Di luar itu, secara alamiah
kita –anak-anak maupun dewasa—cenderung tidak siap melakukan pekerjaan
lain secara tiba-tiba jika sedang asyik melakukan yang lain. Kalau Anda
sedang asyik nonton pertandingan sepak bola, telepon dari bos Anda pun
bisa terasa sangat mengganggu. Apalagi kalau gangguan itu berupa
permintaan istri untuk membersihkan kamar mandi, keasyikan menonton
atraksi kiper menepis bola bisa membuat emosi Anda mendidih. Apatah lagi
jika gangguan itu datang dari rengekan anak Anda yang minta diantar
pipis…!
Jika menonton TV sudah menjadi bagian hidup orangtua yang
menyita waktu berjam-jam setiap harinya, pola perilaku yang reaktif,
impulsif dan emosional itu lama-lama menjadi karakter pengasuhan.

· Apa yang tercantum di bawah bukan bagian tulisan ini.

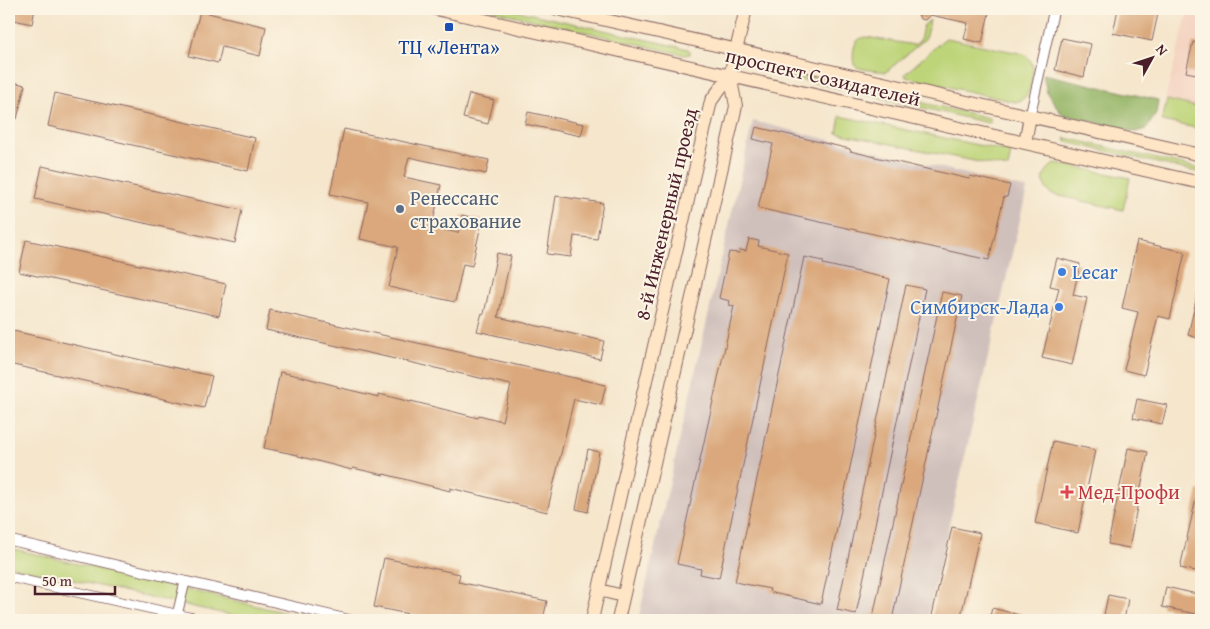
<svg xmlns="http://www.w3.org/2000/svg" width="1210" height="629" font-family="'Gentium Book Plus',serif">
<style>
.built{fill:#f4d3c1}
.industrial{fill:#d0c0bc}
.green{fill:#bdd478;stroke:#847a52}
.forest{fill:#96b668;stroke:#706a4a}
.building{fill:#daa87c}
.lines{fill:none;stroke-linecap:round;stroke-linejoin:round}
.street-casing{stroke:#866563;stroke-width:11}
.secondary-casing{stroke:#866563;stroke-width:14}
.street{stroke:#fff;stroke-width:9}
.secondary{stroke:#fde5c5;stroke-width:12}
.transit-dot{fill:#1a4fb4;stroke:#fcf5e5;stroke-width:2}
.service-dot{fill:#5c6f8a;stroke:#fcf5e5;stroke-width:2}
.shop-dot{fill:#3f7fe0;stroke:#fcf5e5;stroke-width:2}
.health-dot{fill:#e0444e;stroke:#fcf5e5;stroke-width:2}
.labels{text-anchor:middle;stroke-width:4;stroke-linejoin:round;paint-order:stroke}
.transit-label{font-size:20px;fill:#164399;stroke:#fcf5e5}
.street-label{font-size:20px;fill:#4a1f2b;stroke:#fcf5e5}
.service-label{font-size:20px;fill:#4e5e75;stroke:#fcf5e5;text-anchor:start}
.shop-label{font-size:20px;fill:#366cbe;stroke:#fcf5e5;text-anchor:start}
.health-label{font-size:20px;fill:#be3a42;stroke:#fcf5e5;text-anchor:start}
</style>
<rect width="100%" height="100%" fill="#fcf5e5"/>
<filter id="ink" filterUnits="userSpaceOnUse"><feTurbulence type="fractalNoise" baseFrequency=".02" numOctaves="2"/><feDisplacementMap in="SourceGraphic" scale="10" xChannelSelector="R" yChannelSelector="G"/><feConvolveMatrix kernelMatrix="1 2 1 2 8 2 1 2 1" color-interpolation-filters="sRGB"/></filter>
<filter id="wash" filterUnits="userSpaceOnUse"><feTurbulence type="fractalNoise" baseFrequency=".0096" numOctaves="4" result="noise"/><feDisplacementMap in="SourceGraphic" scale="20" xChannelSelector="R" yChannelSelector="G"/><feGaussianBlur stdDeviation="1.12" result="paint"/><feColorMatrix in="noise" values="0 0 0 0 0 0 0 0 0 0 0 0 0 0 0 0 0 1.4 0 .05"/><feComposite in="paint" operator="in"/></filter>
<g filter="url(#wash)">
<rect width="100%" height="100%" fill="#f5e6cc"/>
<path class="built" d="M1187,14L1201,17V110L1165,100Z"/>
<path class="industrial" d="M753,121L1027,189L927,620H638Z"/>
<path class="green" d="M486,9H509L688,49L690,51V54L685,55Z
M930,20L925,39L886,72C880,71 859,70 855,66C852,63 853,46 856,43C857,39 862,38 866,37L914,45L920,41L923,26Z
M946,38L1024,54C1027,57 1031,60 1032,64C1035,70 1030,91 1026,96C1022,100 1020,101 1015,102L906,77L905,74L942,41Z
M775,69L989,118L991,121L988,123L773,73Z
M1167,100L1201,108V129L1162,121Z
M840,116L1011,152L1008,168L837,133Z
M1066,138L1201,169V173L1067,142L1065,140Z
M1056,163L1130,178L1123,210L1051,194C1039,183 1042,171 1056,163Z
M9,548L317,620H253L9,566Z"/>
<path class="forest" d="M1043,74L1158,100L1156,114L1146,129L1135,132L1062,114L1047,93Z"/>
<g id="blocks">
<path class="building" d="M9,9H35L32,24L9,19Z
M916,9H990L982,43L964,39L968,23L930,15L925,20L920,19Z
M1118,9H1159L1152,41L1113,33Z
M200,11L266,27L260,56L222,47L218,63L189,56Z
M1062,38L1091,44L1084,77L1055,70Z
M1193,42L1201,44V75L1186,72Z
M9,81L25,85L17,119L9,117Z
M55,93L255,138L248,171L48,126Z
M469,94L494,100L488,124L463,118Z
M528,112L584,124L581,136L525,124Z
M756,127L850,149V151L969,179L970,176L1010,185L1007,197H1004L989,260L758,208L773,144L753,139Z
M344,129L489,160L486,174L409,157L404,177L441,185L432,227L458,233L462,215L482,220L472,266L463,264L455,302L389,287L398,247L360,239L368,202L330,194Z
M42,166L242,210L235,243L35,199Z
M556,196L603,203L597,239L574,236L571,257L547,254Z
M749,239L759,241L758,246L788,253L719,578L700,574L701,569L677,564L734,306L729,305L730,301L719,298L729,252L739,253L740,250L746,251Z
M26,240L226,284L219,316L19,272Z
M1137,241L1185,252L1170,319L1158,316L1144,375L1124,370L1138,312L1122,308Z
M497,253L511,256L498,317L604,341L600,359L477,331L482,313L484,314Z
M804,257L823,261V264L890,279L821,604L769,592L770,589L735,582Z
M1057,258L1080,264L1073,295L1087,298L1072,365L1042,358L1059,288L1050,286Z
M906,285L925,289L856,614L837,610Z
M942,292L962,296L892,620H890L873,617Z
M1198,292L1201,293V339L1188,335Z
M270,310L606,385L601,405L574,399L547,512L450,488V491L384,474V475L353,468L352,470L298,456V455L264,448L280,372L303,377L337,386V387L379,397V394L411,402V401L478,418L479,415L502,421L511,385L266,330Z
M9,330L212,376L204,408L9,364Z
M1137,399L1167,405L1162,424L1133,418Z
M1053,441L1095,450L1078,533L1035,523Z
M1128,448L1148,452L1129,548L1108,544Z
M588,449L599,452L588,512L576,509Z
M1198,490L1201,491V572L1180,568Z
M952,527L980,533L960,620H931Z
M384,558L460,574L458,582L547,601L543,620H438L374,607Z
M1166,587L1201,595V615L1162,607Z
M1108,595L1128,599L1124,620H1103Z
M992,608L1028,617L1027,620H989Z"/>
</g>
</g>
<g filter="url(#ink)">
<use href="#blocks" fill-opacity="0" stroke="#866563" stroke-width="1"/>
<g class="lines">
<g class="street-casing">
<path id="street" d="M1030,116L1054,9
M9,540L351,620
M9,577L202,620
M177,615L185,582"/>
</g>
<g class="secondary-casing">
<path id="secondary" d="M436,9L1201,183
M557,9L1201,155
M1025,143L1030,116
M599,590L623,596
M592,620L645,385L711,101L730,75L746,9
M618,620L736,106L730,75"/>
</g>
<use href="#street" class="street"/>
<use href="#secondary" class="secondary"/>
</g>
</g>
<rect class="transit-dot" x="444" y="22" width="10" height="10" rx="2.5"/>
<circle class="service-dot" cx="400" cy="209" r="5"/>
<g class="shop-dot">
<circle cx="1062" cy="272" r="5"/>
<circle cx="1059" cy="307" r="5"/>
</g>
<path class="health-dot" d="M1064.5 484.5h5v5h5v5h-5v5h-5v-5h-5v-5h5z"/>
<g class="labels">
<g class="transit-label">
<text x="449" y="54">ТЦ «Лента»</text>
</g>
<g class="street-label">
<text transform="translate(823 77) rotate(13)" y="7">проспект Созидателей</text>
<text transform="translate(666 214) rotate(-77)" y="7">8-й Инженерный проезд</text>
</g>
<g class="service-label">
<text x="410" y="205">Ренессанс<tspan x="410" dy="23">страхование</tspan></text>
</g>
<g class="shop-label">
<text x="1072" y="279">Lecar</text>
<text x="1049" y="314" text-anchor="end">Симбирск-Лада</text>
</g>
<g class="health-label">
<text x="1078" y="499">Мед-Профи</text>
</g>
</g>
<rect width="1210" height="629" fill="none" stroke="#fcf5e5" stroke-width="30"/>
<g transform="translate(1152 58) rotate(50)" stroke="#fcf5e5" stroke-width="4" paint-order="stroke">
<path d="M0-4L9 19L0 12L-9 19Z" fill="#4a1f2b"/>
<text y="-8" font-size="14" font-weight="bold" text-anchor="middle" fill="#4a1f2b">N</text>
</g>
<path d="M35 586v8h80v-8" fill="none" stroke="#4a1f2b" stroke-width="2.5"/>
<text x="42" y="586" font-size="15" fill="#4a1f2b" stroke="#fcf5e5" stroke-width="4" paint-order="stroke">50 m</text>
</svg>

Semakin tinggi tingkat keasyikan orangtua menonton TV, semakin tajam
”kepekaan” mereka terhadap perilaku anak yang ”mengganggu” dan
”membangkang”. Akibatnya, semakin banyak keluh-kesah, kejengkelan dan
kemarahan yang meluap kepada anak-anak tak berdosa itu. Lebih
menyedihkan lagi kalau lingkaran negatif menumbuhkan keyakinan bahwa
anak-anak (sekarang) memang susah diatur.
Matikan TV Anda dan Berbahagialah
Satu
lagi masalah yang sering dihadapi orangtua: merasa tidak ada waktu
untuk mendampingi anak. Kesibukan selalu merupakan alasan klasik yang
membenarkan hampir semua kesalahan kita. Kita tidak punya waktu untuk
anak. Tetapi kita memiliki kesempatan untuk menonton TV begitu tiba di
rumah, karena orang sibuk memerlukan hiburan. Sebuah alasan yang sangat
masuk akal ketika istri tak lagi cukup untuk menghibur hati.
Nah.
Apakah
tidak ada jalan untuk membalik keadaan? Matikan TV dan hidupkan hati
Anda. Kalau Anda merasa benar-benar memerlukan TV, susun jadwalnya.

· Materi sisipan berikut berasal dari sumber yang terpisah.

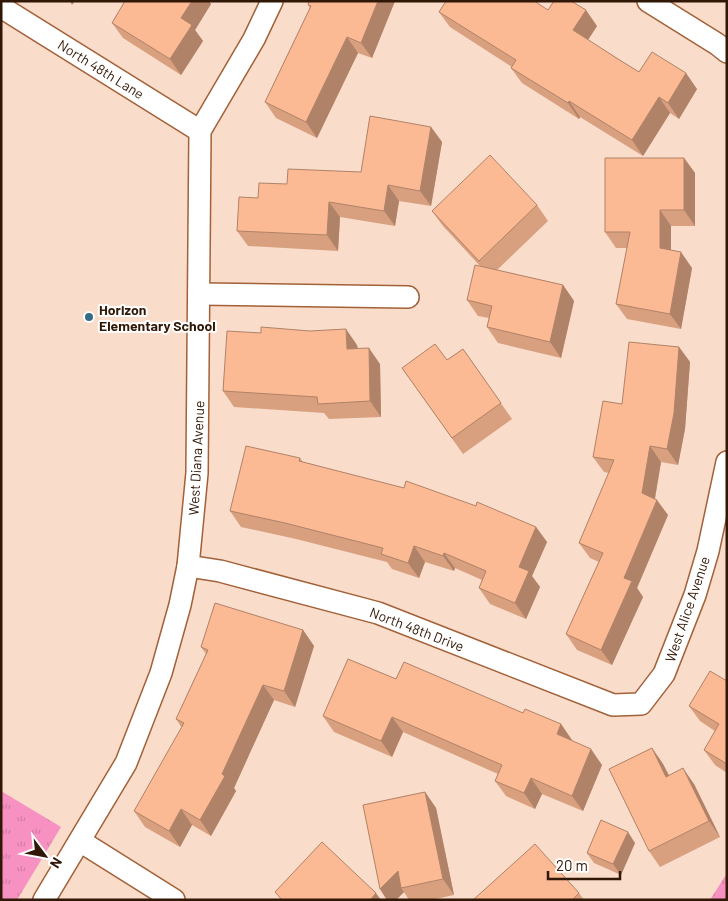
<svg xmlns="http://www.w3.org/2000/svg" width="728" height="901" font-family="Barlow,sans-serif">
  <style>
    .grass { fill: url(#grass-tufts) }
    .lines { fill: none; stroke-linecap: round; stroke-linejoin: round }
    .minor-casing { stroke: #a26138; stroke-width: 24 }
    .minor { stroke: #fff; stroke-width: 21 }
    .wall { fill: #d8a07f }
    .shaded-wall { fill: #b08268 }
    .building { fill: #fbba94; stroke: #b08268 }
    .poi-dot { fill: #346c86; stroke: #fff; stroke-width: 2 }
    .labels { text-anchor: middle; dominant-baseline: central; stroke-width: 4; stroke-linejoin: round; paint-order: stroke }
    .street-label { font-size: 14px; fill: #311706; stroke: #fff }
    .poi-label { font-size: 14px; font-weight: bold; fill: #311706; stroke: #fff; text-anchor: start }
  </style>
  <defs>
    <pattern id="grass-tufts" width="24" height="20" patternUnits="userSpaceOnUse" patternTransform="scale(1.25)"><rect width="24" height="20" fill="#f791c1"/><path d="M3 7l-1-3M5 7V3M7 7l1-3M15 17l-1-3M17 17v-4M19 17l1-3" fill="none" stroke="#d47ca4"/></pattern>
  </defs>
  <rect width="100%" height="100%" fill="#fadccb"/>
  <g class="grass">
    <path d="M 1,791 L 61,827 L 17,900 L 1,900 Z"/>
    <path d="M 727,873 L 727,900 L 710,900 Z"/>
  </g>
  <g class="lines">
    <g class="minor-casing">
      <g id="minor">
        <path d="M 648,1 L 717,44 L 727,52"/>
        <path d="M 1,7 L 200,131"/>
        <path d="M 200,294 L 408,297"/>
        <path d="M 188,566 L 220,571 L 378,613 L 613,705 L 641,704 L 664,674 L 695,595 L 708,551 L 727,462"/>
        <path d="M 80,841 L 174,900"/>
        <path d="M 44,900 L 126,763 L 161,673 L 180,605 L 188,566 L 197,473 L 200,131 L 254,39 L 272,1"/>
      </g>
    </g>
    <use href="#minor" class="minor"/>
  </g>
  <g class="wall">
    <path d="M 125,1 L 209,1 L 211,4 L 195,30 L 203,41 L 181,75 L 123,38 L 112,23 Z"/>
    <path d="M 309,1 L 395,1 L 372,58 L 358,53 L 317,138 L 276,118 L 265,102 L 310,8 L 308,5 Z"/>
    <path d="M 548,10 L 597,26 L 588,40 L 639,72 L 697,89 L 679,119 L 670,113 L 643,156 L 580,117 L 579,119 L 522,83 L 511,68 L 512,67 L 450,27 L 439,12 Z"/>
    <path d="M 431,127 L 442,142 L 431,206 L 399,201 L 395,226 L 340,217 L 338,251 L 248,246 L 237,231 L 258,198 L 287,184 L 361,172 Z"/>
    <path d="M 684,158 L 695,173 L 695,226 L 671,226 L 671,250 L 692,268 L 681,329 L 627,319 L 616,304 L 627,248 L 616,248 L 605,232 Z"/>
    <path d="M 537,205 L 548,221 L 497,270 L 563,285 L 574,301 L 561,358 L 498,343 L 487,327 L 489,318 L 478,316 L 467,300 L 480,266 L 443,226 L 432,211 Z"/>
    <path d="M 357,345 L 358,348 L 380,364 L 381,417 L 329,419 L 324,413 L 234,407 L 223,391 Z"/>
    <path d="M 679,347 L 690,362 L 685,429 L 678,465 L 661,462 L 655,499 L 668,515 L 637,588 L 643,597 L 612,665 L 577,650 L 566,634 L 599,562 L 590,558 L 579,543 L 609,473 L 604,472 L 593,457 L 622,404 Z"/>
    <path d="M 463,349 L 512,419 L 463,454 L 402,368 L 447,360 Z"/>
    <path d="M 300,458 L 303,462 L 536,527 L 547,542 L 532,576 L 540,587 L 526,619 L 490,604 L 479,588 L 482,580 L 455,568 L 454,571 L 425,562 L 419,578 L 392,569 L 387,562 L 296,539 L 241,527 L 230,511 Z"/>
    <path d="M 303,630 L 314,646 L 295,707 L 274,700 L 234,788 L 236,791 L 211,836 L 192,825 L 180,847 L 145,827 L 134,811 L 182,728 L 176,719 L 206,654 L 201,647 Z"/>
    <path d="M 396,679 L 561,724 L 572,741 L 602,765 L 583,811 L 542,794 L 535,809 L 506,796 L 495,781 L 498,774 L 403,732 L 392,757 L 334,732 L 323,716 Z"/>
    <path d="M 727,681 L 727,773 L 715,765 L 704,750 L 715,731 L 700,721 L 689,706 Z"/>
    <path d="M 652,748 L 663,764 L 669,775 L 694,784 L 720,837 L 660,867 L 649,851 Z"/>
    <path d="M 425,792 L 436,808 L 454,895 L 431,900 L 409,900 L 404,892 L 396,900 L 387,900 L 380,889 Z"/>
    <path d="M 635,843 L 621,875 L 594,863 L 587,853 Z"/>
    <path d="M 579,893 L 584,900 L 473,900 Z"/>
  </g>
  <g class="shaded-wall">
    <path d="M 70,1 L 75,1 L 72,5 Z"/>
    <path d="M 192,1 L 209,1 L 211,4 L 195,30 L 203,41 L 181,75 L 170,59 L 181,18 Z"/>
    <path d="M 378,1 L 395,1 L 372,58 L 361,43 Z"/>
    <path d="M 586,10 L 597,26 L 584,46 L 573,30 Z"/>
    <path d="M 347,37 L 358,53 L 317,138 L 306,122 Z"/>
    <path d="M 686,73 L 697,89 L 679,119 L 668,103 Z"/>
    <path d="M 659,97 L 670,113 L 643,156 L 632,140 Z"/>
    <path d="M 569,101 L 580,117 L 579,119 L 568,103 Z"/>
    <path d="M 431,127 L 442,142 L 431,206 L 420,191 Z"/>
    <path d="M 684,158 L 695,173 L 695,226 L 684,210 Z"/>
    <path d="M 388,185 L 399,201 L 395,226 L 384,211 Z"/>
    <path d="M 329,202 L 340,217 L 338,251 L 327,235 Z"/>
    <path d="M 660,210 L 671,226 L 671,264 L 660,248 Z"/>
    <path d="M 681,252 L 692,268 L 681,329 L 670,314 Z"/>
    <path d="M 563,285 L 574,301 L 561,358 L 550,342 Z"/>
    <path d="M 346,329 L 357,345 L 358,365 L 347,349 Z"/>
    <path d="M 679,347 L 690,362 L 685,429 L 678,465 L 667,449 Z"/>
    <path d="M 369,348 L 380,364 L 381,417 L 370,401 Z"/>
    <path d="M 650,446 L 661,462 L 653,509 L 642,493 Z"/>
    <path d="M 657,500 L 668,515 L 637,588 L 643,597 L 612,665 L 601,650 L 624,578 Z"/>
    <path d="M 536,527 L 547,542 L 532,576 L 540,587 L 526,619 L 515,603 L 519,567 Z"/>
    <path d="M 414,546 L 425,562 L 419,578 L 408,563 Z"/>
    <path d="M 444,553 L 455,568 L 454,571 L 443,556 Z"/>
    <path d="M 303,630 L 314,646 L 295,707 L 284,691 Z"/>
    <path d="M 263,685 L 274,700 L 234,788 L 236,791 L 211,836 L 200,820 L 222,774 Z"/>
    <path d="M 392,717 L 403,732 L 392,757 L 381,741 Z"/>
    <path d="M 561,724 L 572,740 L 568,750 L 557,734 Z"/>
    <path d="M 652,748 L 663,764 L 677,792 L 666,777 Z"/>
    <path d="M 591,749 L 602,765 L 583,811 L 572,796 Z"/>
    <path d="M 683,768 L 694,784 L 720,837 L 709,821 Z"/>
    <path d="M 531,778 L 542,794 L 535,809 L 524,793 Z"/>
    <path d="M 425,792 L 436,808 L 454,895 L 443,879 Z"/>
    <path d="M 181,809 L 192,825 L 180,847 L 169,831 Z"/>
    <path d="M 628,832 L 635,843 L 621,875 L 613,864 Z"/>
    <path d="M 398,871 L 401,888 L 404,892 L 396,900 L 387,900 L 380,889 Z"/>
    <path d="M 376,893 L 381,900 L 370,900 Z"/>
  </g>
  <g class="building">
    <path d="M 125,1 L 192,1 L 181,18 L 192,25 L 170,59 L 112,23 Z"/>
    <path d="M 309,1 L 378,1 L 361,43 L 347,37 L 306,122 L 265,102 L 311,6 L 308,5 Z"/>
    <path d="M 446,1 L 534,1 L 548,10 L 554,1 L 571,1 L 586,10 L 573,30 L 618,59 L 639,72 L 652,52 L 686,73 L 668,103 L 659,97 L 632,140 L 569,101 L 568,103 L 511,68 L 516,60 L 439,12 Z"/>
    <path d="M 370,116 L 431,127 L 420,191 L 388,185 L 384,211 L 329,202 L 327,235 L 237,231 L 239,197 L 258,198 L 259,183 L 287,184 L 288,169 L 361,172 Z"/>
    <path d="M 490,155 L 537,205 L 479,261 L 432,211 Z"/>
    <path d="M 605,158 L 684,158 L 684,210 L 660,210 L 660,248 L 681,252 L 670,314 L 616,304 L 630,232 L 605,232 Z"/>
    <path d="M 475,265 L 563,285 L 550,342 L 487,327 L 492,306 L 467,300 Z"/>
    <path d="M 261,327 L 310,331 L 346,329 L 347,349 L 369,348 L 370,401 L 318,404 L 317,397 L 223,391 L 227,331 L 261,333 Z"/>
    <path d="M 629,342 L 679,347 L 674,413 L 667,449 L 650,446 L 642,493 L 657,500 L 624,578 L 632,581 L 601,650 L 566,634 L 603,553 L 579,543 L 614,460 L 593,457 L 603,401 L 622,404 Z"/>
    <path d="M 435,344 L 447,360 L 463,349 L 501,403 L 452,438 L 402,368 Z"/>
    <path d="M 246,446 L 300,458 L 299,461 L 404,488 L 406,481 L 476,506 L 477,502 L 536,527 L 519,567 L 529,571 L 515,603 L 479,588 L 486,571 L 444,553 L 443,556 L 414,546 L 408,563 L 381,554 L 383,548 L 285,523 L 230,511 Z"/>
    <path d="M 215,603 L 303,630 L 284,691 L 263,685 L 222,774 L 225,776 L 200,820 L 181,809 L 169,831 L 134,811 L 184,723 L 176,719 L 208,650 L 201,647 Z"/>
    <path d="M 348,659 L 396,679 L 404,662 L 523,713 L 525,709 L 561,724 L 557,734 L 591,749 L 572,796 L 531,778 L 524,793 L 495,781 L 502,765 L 392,717 L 381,741 L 323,716 Z"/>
    <path d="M 710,671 L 727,681 L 727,764 L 704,750 L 719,724 L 689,706 Z"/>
    <path d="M 652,748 L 666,777 L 683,768 L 709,821 L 649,851 L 609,769 Z"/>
    <path d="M 425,792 L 443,879 L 401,888 L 398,871 L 380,889 L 363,805 Z"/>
    <path d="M 601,820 L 628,832 L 613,864 L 587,853 Z"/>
    <path d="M 322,842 L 376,893 L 370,900 L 282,900 L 275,892 Z"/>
    <path d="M 535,844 L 579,893 L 572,900 L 473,900 Z"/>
  </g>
  <circle class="poi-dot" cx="89" cy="317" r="5"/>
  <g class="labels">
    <g class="street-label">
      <text transform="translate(101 69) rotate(32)">North 48th Lane</text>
      <text transform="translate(196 458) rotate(-87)">West Diana Avenue</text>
      <text transform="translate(687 609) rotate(-71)">West Alice Avenue</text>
      <text transform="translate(417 629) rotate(21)">North 48th Drive</text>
    </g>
    <g class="poi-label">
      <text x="99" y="309">Horizon<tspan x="99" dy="16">Elementary School</tspan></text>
    </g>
  </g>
  <rect width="728" height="901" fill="none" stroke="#311706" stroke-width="5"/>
  <g transform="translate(45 856) rotate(122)" stroke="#ffffff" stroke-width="4" paint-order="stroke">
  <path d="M0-4L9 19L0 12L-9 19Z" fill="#311706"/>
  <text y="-8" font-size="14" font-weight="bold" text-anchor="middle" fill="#311706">N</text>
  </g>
  <path d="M548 871v8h72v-8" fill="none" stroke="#311706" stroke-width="2.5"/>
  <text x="556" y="871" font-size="15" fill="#311706" stroke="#ffffff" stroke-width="4" paint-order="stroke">20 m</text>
</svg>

Pastikan Anda menonton, misalnya maksimal satu jam sehari semalam atau
setengah dari itu, dan tentukan Anda hanya melihat tayangan yang
benar-benar bergizi. Bukan cerita-cerita kosong yang tidak berarti.
Begitu
Anda mematikan TV dan mengalihkan hiburan dalam bentuk bercanda dengan
anak-istri, insyaAllah Anda akan mendapatkan beberapa keuntungan ganda
sekaligus. Anda mendapatkan waktu dan kesempatan untuk bercanda maupun
bercakap-cakap –bukan sekedar berbicara dengan orang-orang yang Anda
cintai; Anda juga menabung kesabaran; sekaligus Anda membangun kedekatan
hati dengan keluarga.
Ada perbedaan antara berbicara dengan
bercakap-cakap (ngobrol). Berbicara bersifat satu arah, sedangkan
ngobrol bersifat mengalir dimana kita saling mengajukan pertanyaan, tapi
bukan berupa tanya-jawab. Ngobrol membuat hati semakin dekat satu sama
lain. Ngobrol juga menjadikan perasaan kita lebih hidup. Tentu saja, apa
yang kita obrolkan juga berpengaruh.
Ya, bercakap-cakap dengan
obrolan yang baik. Inilah kenikmatan surga yang bisa kita hadirkan di
rumah kita tanpa harus mati terlebih dahulu. Pada saat ngobrol, kita
bisa memberi dukungan sekaligus dorongan positif bagi anak-anak kita.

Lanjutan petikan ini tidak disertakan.